REQUEST: Please show all lines of the records that include "assign".

++++++

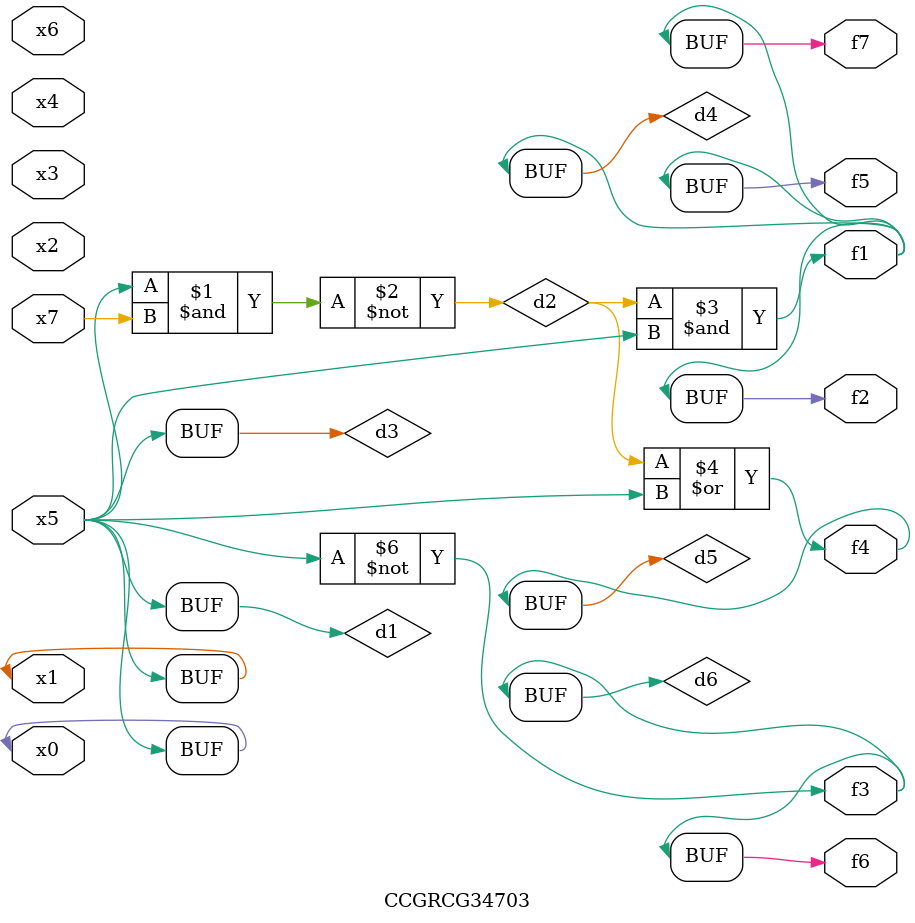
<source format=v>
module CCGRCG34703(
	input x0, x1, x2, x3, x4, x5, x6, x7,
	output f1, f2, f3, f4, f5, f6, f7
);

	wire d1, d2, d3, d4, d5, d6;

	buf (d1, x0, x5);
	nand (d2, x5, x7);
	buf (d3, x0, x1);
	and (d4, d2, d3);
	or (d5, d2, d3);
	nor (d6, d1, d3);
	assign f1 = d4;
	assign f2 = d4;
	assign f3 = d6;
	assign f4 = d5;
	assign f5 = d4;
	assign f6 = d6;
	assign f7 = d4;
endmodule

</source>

++++++

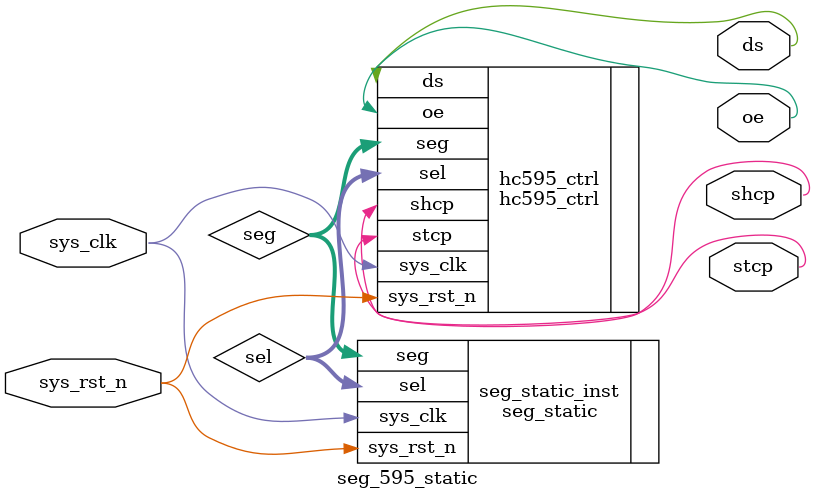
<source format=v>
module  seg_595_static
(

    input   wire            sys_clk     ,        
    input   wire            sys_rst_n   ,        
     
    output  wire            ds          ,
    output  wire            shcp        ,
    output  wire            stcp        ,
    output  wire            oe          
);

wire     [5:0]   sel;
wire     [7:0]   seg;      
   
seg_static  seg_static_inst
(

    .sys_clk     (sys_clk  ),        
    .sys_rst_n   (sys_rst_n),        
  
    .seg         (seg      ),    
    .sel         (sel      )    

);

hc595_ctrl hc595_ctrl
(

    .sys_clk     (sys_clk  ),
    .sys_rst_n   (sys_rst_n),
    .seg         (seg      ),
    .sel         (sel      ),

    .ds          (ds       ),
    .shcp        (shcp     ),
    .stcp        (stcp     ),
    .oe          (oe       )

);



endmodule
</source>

++++++

TASK RESPONSE:
	assign f1 = d4;
	assign f2 = d4;
	assign f3 = d6;
	assign f4 = d5;
	assign f5 = d4;
	assign f6 = d6;
	assign f7 = d4;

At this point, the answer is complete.